On our way back down the mountain, the clouds briefly lifted, offering a fleeting glimpse of the Salmon Glacier. However, the cloud cover quickly returned, and we were once again surrounded by fog and mist as we made our descent back toward Hyder.
Fish Creek Observation Site
When we got back to the bottom, we stopped at the Fish Creek Observation Site and found that they had two bears there. They were in different areas, but the rangers had informed me that they were very territorial and did not like others in the creek at the same time.
Once again, it was fun watching them chase the fish around.
Stewart Museum
Upon returning to Stewart, we made a stop at the Stewart Museum. After purchasing tickets, the friendly docent gave us a brief introduction to the museum and its exhibits. She then directed us to a small room where we watched a video detailing the rich history of Stewart. Although the video was engaging, we realized we were short on time and decided to explore the museum’s exhibits instead of finishing the entire film.

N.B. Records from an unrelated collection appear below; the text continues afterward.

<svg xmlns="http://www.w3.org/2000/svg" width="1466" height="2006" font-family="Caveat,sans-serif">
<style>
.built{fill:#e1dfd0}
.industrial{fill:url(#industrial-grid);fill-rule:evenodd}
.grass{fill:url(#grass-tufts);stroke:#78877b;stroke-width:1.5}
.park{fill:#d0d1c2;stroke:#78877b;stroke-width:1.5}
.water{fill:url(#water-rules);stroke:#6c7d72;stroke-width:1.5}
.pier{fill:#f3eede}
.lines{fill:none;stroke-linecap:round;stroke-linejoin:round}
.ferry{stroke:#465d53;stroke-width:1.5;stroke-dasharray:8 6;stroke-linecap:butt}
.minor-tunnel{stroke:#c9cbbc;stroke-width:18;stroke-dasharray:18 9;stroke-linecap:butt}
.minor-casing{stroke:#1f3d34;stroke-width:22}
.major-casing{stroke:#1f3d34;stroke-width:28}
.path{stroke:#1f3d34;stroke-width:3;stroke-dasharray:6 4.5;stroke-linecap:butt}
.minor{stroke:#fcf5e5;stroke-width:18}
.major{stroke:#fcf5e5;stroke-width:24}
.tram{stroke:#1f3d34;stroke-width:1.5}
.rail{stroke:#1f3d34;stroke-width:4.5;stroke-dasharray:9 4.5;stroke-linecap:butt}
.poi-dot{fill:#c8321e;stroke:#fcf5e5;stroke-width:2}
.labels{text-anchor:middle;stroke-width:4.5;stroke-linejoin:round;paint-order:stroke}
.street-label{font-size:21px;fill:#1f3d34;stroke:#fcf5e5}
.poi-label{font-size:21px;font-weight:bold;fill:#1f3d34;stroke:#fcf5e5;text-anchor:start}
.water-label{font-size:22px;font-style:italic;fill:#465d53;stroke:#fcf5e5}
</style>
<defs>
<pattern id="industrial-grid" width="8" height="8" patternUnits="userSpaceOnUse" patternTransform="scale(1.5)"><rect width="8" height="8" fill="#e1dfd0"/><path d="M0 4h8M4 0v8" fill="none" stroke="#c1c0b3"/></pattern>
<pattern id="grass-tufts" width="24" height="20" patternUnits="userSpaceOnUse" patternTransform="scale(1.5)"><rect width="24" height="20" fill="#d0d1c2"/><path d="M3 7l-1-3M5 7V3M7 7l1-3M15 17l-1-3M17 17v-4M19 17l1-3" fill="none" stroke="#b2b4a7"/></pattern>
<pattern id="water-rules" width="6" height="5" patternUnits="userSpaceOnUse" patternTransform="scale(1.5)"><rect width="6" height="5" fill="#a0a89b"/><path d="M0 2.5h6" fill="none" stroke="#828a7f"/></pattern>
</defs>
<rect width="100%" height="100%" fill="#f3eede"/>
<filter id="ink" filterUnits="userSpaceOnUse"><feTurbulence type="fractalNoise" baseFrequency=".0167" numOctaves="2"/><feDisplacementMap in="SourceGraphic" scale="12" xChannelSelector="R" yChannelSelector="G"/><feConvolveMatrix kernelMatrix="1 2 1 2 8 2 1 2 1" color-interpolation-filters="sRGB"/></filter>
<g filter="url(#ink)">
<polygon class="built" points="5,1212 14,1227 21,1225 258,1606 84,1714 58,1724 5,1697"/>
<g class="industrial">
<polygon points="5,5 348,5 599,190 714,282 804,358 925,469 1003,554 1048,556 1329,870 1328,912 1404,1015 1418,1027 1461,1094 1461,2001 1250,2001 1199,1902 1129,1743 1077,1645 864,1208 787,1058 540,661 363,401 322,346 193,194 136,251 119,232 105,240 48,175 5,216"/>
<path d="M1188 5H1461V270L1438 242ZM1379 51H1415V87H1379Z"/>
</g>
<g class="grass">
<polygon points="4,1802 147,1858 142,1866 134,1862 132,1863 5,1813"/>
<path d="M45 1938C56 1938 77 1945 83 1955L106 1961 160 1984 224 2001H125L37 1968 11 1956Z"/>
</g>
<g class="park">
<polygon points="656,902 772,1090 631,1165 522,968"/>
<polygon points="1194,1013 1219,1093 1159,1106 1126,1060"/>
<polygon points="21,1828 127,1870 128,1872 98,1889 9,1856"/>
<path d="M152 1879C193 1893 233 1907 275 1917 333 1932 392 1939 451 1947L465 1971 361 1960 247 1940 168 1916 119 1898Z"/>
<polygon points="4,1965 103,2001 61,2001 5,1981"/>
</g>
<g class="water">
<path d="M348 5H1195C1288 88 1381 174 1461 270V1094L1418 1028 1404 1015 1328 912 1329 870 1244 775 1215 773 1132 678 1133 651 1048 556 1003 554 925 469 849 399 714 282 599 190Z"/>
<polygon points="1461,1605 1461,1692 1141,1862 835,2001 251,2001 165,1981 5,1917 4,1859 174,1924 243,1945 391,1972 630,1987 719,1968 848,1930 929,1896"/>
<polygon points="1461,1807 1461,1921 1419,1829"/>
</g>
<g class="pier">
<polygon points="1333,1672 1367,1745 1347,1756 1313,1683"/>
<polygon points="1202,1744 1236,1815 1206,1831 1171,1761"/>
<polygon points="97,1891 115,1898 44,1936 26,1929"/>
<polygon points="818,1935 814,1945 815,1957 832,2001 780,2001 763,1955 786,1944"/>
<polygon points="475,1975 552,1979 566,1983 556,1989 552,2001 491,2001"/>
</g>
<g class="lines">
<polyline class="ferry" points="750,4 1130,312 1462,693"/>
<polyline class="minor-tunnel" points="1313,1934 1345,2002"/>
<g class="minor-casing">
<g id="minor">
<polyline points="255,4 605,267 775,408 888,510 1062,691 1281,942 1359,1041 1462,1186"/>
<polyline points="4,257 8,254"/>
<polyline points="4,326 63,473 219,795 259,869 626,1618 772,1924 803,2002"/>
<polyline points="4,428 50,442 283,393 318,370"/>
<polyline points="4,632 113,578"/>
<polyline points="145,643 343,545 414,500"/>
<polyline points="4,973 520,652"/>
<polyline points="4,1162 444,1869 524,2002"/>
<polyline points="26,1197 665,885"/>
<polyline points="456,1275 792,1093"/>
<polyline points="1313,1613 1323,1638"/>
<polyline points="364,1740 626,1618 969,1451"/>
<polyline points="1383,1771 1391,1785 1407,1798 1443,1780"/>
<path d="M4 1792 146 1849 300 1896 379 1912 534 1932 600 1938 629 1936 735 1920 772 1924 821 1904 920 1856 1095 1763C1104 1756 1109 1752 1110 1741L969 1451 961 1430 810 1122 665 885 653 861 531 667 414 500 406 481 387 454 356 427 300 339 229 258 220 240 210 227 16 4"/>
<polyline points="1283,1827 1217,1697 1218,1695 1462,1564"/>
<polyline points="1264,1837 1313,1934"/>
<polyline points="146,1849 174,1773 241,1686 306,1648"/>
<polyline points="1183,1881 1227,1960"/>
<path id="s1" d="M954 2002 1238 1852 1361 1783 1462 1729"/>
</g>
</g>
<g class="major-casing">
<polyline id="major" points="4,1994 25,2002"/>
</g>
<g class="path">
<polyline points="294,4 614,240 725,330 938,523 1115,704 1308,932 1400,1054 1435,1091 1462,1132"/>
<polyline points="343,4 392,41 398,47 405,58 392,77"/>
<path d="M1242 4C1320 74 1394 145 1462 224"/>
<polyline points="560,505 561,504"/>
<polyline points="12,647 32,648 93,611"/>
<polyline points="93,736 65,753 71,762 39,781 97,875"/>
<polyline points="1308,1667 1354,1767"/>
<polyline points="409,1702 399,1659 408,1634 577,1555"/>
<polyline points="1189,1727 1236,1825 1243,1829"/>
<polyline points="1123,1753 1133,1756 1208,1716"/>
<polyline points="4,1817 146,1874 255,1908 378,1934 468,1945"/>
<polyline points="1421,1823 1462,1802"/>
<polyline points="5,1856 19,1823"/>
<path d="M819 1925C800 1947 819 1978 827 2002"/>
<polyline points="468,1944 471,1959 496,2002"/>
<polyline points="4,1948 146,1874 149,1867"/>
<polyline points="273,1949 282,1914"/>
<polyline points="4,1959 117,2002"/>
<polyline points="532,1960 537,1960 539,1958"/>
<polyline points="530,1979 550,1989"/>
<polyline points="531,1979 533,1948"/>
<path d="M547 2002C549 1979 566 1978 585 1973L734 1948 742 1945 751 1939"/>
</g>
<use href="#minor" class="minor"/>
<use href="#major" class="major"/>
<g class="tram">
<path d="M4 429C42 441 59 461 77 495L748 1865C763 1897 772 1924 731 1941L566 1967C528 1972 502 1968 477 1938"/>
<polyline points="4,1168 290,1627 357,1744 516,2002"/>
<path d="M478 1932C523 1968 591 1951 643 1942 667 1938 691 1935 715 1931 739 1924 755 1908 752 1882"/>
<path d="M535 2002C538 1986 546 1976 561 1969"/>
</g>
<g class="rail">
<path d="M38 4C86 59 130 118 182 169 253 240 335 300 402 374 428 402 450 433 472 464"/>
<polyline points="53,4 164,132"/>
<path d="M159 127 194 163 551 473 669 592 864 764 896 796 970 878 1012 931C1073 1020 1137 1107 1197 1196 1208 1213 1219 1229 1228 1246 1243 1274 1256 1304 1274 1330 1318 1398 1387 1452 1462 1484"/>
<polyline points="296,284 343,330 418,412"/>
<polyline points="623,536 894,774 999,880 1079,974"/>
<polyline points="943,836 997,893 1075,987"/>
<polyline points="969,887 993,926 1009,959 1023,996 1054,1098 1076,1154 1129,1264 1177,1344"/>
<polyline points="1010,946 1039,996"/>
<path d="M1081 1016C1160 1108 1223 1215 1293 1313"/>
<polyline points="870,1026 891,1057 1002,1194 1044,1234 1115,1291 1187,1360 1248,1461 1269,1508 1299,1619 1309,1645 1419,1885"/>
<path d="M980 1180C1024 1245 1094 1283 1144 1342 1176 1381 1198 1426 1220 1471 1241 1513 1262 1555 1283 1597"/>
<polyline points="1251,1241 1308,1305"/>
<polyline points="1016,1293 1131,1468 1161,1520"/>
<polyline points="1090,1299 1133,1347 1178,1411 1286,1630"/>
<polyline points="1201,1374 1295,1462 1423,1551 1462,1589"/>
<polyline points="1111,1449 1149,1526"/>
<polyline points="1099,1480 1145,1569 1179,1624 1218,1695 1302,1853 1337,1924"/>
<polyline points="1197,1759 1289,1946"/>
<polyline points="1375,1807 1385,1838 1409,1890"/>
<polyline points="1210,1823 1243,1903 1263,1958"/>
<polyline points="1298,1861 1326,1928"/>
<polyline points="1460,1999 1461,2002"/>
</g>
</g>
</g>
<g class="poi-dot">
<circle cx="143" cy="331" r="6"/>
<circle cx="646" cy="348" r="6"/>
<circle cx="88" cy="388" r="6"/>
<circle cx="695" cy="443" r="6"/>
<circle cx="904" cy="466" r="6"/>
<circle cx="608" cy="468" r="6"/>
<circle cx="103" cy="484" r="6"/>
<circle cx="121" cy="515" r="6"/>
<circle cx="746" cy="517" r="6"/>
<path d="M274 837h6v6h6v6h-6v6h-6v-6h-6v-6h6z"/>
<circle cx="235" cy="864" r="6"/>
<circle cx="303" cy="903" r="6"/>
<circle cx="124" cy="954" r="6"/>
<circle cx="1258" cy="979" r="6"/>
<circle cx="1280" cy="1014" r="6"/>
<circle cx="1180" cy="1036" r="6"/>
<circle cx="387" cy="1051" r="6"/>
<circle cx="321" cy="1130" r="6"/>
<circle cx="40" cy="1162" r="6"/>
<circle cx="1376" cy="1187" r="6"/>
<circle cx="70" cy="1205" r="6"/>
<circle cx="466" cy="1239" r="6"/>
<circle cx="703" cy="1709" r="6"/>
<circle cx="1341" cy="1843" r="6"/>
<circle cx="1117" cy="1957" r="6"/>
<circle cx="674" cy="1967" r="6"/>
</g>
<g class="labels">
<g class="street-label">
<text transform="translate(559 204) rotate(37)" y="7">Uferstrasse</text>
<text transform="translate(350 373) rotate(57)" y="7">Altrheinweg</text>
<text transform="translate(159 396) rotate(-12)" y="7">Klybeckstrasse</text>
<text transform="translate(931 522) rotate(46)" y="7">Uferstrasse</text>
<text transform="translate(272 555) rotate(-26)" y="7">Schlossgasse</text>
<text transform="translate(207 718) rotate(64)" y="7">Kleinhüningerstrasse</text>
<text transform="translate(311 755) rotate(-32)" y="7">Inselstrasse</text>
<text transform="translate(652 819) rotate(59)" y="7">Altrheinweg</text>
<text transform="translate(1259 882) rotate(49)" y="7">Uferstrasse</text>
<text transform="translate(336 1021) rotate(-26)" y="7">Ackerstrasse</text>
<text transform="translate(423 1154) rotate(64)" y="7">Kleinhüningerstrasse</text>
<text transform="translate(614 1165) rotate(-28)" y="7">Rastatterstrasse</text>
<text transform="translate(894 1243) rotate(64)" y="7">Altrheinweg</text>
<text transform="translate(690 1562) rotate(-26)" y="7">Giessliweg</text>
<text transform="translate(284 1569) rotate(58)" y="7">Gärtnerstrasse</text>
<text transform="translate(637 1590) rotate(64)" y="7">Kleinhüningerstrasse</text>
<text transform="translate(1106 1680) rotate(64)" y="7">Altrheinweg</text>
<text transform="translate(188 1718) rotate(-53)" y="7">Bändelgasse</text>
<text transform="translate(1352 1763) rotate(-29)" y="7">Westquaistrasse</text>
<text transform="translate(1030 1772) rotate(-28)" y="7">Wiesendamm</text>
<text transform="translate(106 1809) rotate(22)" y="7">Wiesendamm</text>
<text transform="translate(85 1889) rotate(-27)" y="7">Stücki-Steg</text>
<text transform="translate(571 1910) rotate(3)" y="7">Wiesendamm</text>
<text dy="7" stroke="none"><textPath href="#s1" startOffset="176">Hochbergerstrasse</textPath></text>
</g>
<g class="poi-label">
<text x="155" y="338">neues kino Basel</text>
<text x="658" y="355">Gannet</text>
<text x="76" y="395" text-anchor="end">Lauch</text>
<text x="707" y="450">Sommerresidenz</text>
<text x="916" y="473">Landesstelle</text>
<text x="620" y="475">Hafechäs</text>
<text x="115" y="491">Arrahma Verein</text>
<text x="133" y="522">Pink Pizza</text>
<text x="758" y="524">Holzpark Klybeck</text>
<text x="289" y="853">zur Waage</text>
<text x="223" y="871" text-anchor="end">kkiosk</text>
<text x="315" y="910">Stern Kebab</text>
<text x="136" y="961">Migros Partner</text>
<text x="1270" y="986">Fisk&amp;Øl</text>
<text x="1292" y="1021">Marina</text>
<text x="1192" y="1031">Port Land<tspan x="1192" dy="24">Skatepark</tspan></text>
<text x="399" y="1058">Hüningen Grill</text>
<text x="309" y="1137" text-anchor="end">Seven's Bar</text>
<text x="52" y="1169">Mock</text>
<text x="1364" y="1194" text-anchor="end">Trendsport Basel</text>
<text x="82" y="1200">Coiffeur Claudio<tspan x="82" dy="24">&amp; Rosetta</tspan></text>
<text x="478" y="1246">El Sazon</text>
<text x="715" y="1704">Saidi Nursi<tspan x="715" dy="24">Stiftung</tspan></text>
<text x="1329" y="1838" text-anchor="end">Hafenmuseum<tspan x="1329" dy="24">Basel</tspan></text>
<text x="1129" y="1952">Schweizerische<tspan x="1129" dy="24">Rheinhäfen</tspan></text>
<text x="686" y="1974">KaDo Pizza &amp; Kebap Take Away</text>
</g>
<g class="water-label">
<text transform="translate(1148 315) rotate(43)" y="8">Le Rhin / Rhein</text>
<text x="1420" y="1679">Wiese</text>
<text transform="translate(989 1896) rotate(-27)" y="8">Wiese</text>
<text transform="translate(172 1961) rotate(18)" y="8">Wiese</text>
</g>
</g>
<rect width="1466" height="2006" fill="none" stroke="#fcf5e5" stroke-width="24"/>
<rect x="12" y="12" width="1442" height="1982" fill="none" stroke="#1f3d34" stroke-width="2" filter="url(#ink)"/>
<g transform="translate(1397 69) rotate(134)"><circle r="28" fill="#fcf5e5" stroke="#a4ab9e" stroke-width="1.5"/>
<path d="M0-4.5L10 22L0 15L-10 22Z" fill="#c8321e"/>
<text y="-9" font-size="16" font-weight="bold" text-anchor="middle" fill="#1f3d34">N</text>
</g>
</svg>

This charming and informative local museum is dedicated to preserving and celebrating the history of Stewart and its surrounding areas, with a particular focus on the region’s mining heritage, local culture, and the unique connection between Stewart, BC, and Hyder, Alaska.
Being situated in the Golden Triangle, an area renowned for its abundance of gold, silver, and other valuable minerals, the museum naturally places significant emphasis on the history of mining in the region. Among its displays are historical artifacts from the area’s bustling mining operations, vintage photographs, and tools and equipment used during the mining boom of the early 20th century. One highlight was the story of the Premier Mine, one of British Columbia’s most prolific producers of gold and silver.

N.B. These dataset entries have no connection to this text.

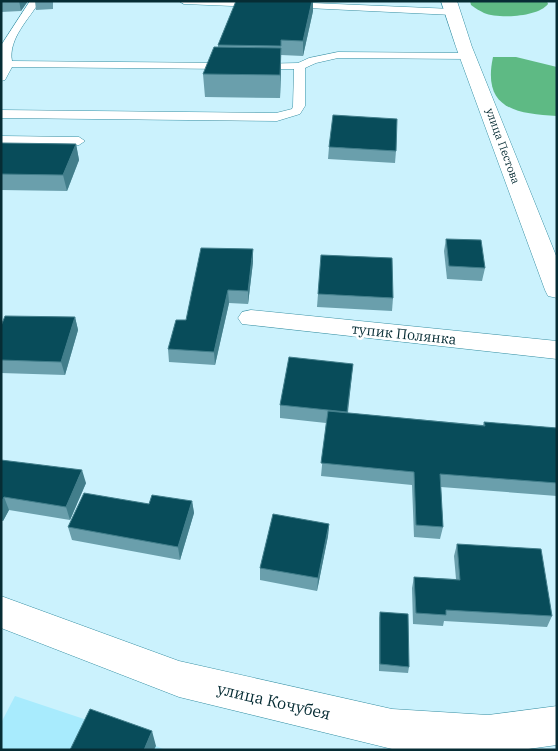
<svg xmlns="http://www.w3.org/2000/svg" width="558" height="751" font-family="'IBM Plex Serif',serif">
<rect width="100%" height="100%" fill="#cbf2fd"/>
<!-- built -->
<polygon fill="#a8ebfd" points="15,696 96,723 166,750 1,750 1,723"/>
<!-- forest -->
<g fill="#5eba84">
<path d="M470 1H547L548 4C538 17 499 19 484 13 480 11 475 8 471 5Z"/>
<path d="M493 57H516L557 67V116C515 114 482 108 493 57Z"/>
</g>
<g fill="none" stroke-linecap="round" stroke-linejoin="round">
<defs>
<g id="service">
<path d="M30 1H40C29 19 8 39 12 61L229 63 235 66 229 69 12 67 5 80 1 81 2 44Z"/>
<polygon points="179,1 259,1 263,4 258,7 184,4"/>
<polygon points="289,2 453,9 458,12 453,15 286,7 284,5"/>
<polygon points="338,52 468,53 473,56 468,59 338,58 316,63 305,68 305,106 300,114 277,121 1,118 1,110 276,113 292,109 293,106 294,69 258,69 254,68 252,66 254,64 298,63 309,58"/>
<polygon points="1,136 79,137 85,141 79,145 1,144"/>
</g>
<g id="minor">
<polygon points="441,1 457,1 472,47 557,258 557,298 548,296 545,290 456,47"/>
<polygon points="251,310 557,341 557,359 242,324 238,318 242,312"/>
<polygon points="1,596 179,661 392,709 488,715 557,706 557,745 521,750 392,749 179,697 1,628"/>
</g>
</defs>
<!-- service casing -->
<use href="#service" stroke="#3890a4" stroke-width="1"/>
<!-- minor casing -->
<use href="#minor" stroke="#3890a4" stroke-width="1"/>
<!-- service -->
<use href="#service" fill="#fff" fill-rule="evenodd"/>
<!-- minor -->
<use href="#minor" fill="#fff" fill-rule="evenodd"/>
</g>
<!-- wall -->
<g fill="#6a9fac">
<polygon points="1,1 28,1 21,11 1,12"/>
<polygon points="35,1 53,1 53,9 36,10"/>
<polygon points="236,1 315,1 313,1 313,11 303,56 281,55 280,98 205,97 203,74 218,47 218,45"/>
<polygon points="1,143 76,144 79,160 67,191 1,190"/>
<polygon points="329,147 396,151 395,163 328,159"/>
<polygon points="446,239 485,268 482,281 447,279 444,251"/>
<polygon points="253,262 248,304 229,303 215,365 169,362 168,349"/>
<polygon points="318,294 393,298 392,311 317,307"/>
<polygon points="75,317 78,330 65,375 1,373 1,326"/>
<polygon points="353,364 348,413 483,425 484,422 557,428 557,496 441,487 443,527 440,539 414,537 412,485 321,476 326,423 280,418 280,405"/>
<polygon points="1,460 86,483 70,520 9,510 3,521 1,521"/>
<polygon points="192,501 194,513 180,560 72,540 68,527 149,504"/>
<polygon points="329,524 328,536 317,591 260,580 260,568"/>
<polygon points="457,544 552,616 547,627 444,621 443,626 413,624 412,588 414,577 456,579 454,556"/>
<polygon points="380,612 409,667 408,673 379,671 379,618"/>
</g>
<!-- shaded-wall -->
<g fill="#427e8b">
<polygon points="19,1 28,1 21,11"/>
<polygon points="312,1 313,1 313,11 303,56 303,41"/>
<polygon points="281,48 281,71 280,98 280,75"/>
<polygon points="76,144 79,160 67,191 63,175"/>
<polygon points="253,249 253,262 248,304 248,291"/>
<polygon points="228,290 229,303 215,365 214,352"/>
<polygon points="75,317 78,330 65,375 61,362"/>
<polygon points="82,470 86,483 70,520 66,507"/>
<polygon points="4,497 9,510 3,521 1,516 1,502"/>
<polygon points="192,501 194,513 180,560 178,547"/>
<polygon points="329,524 328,536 317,591 318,578"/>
<polygon points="152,731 156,746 154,750 144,750"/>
</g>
<!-- building -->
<g fill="#084c5a" stroke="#427e8b">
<polygon points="236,1 312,1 303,41 281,40 281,46 218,45"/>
<polygon points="214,47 281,48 280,75 203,74"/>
<polygon points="333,115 397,119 396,151 329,147"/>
<polygon points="1,143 76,144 63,175 1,174"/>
<polygon points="446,239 481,240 485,268 449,266"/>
<polygon points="201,248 253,249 248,291 228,290 214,352 168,349 176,320 186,320"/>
<polygon points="321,255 392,258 393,298 318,294"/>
<polygon points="5,316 75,317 61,362 1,360 1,326"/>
<polygon points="289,357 353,364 347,412 280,405"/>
<polygon points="328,411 485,426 484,422 557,428 557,483 440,474 443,527 416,525 414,472 321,463"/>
<polygon points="1,460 82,470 66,507 4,497 1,502"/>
<polygon points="84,493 149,504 152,495 192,501 178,547 68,527"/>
<polygon points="273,514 329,524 318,578 260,568"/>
<polygon points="457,544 541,549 552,616 446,610 446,615 416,613 414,577 460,580"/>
<polygon points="380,612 408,614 409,667 380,664"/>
<polygon points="90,709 152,731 144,750 70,750"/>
</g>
<g text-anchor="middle" stroke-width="5" stroke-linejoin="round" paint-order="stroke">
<!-- far-street labels -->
<g font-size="11" fill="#062c34" stroke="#fff">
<text transform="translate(503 146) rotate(70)" y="4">улица Пестова</text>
</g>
<!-- street labels -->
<g font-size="14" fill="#062c34" stroke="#fff">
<text transform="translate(404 334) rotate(6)" y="5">тупик Полянка</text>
</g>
<!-- near-street labels -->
<g font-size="16" fill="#062c34" stroke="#fff">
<text transform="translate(274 701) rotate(13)" y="6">улица Кочубея</text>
</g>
</g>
<!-- border -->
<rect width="558" height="751" fill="none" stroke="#062c34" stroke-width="5"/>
</svg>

The museum also delves into Stewart’s founding in the early 1900s as a mining and port town. Artifacts related to the daily lives of early settlers provide a vivid glimpse into how people adapted to the challenges of living in such a remote and rugged environment. Old photographs, maps, and historical documents shed light on the development of the town and its role in the region.
It also explores the history of Stewart’s logging and fishing industries, with displays of tools, equipment, and stories illustrating the hard work and ingenuity of those who made their livelihoods in these sectors.
In addition to its focus on human history, the museum features exhibits on the region’s natural history. Displays cover the area’s unique ecosystems, geology, and notable landmarks, including the iconic Salmon Glacier.
Though small in size, the museum is packed with fascinating artifacts, engaging stories, and well-organized exhibits that paint a rich picture of Stewart’s past and its connection to the surrounding landscape and communities.
Caravan Social
That evening, the caravan organized a social gathering. With the weather still misty, they reserved the spacious RV Wash building for the event. Each participant was asked to bring food, so we opted to contribute a large pizza from a local pizza shop, which cost us $50.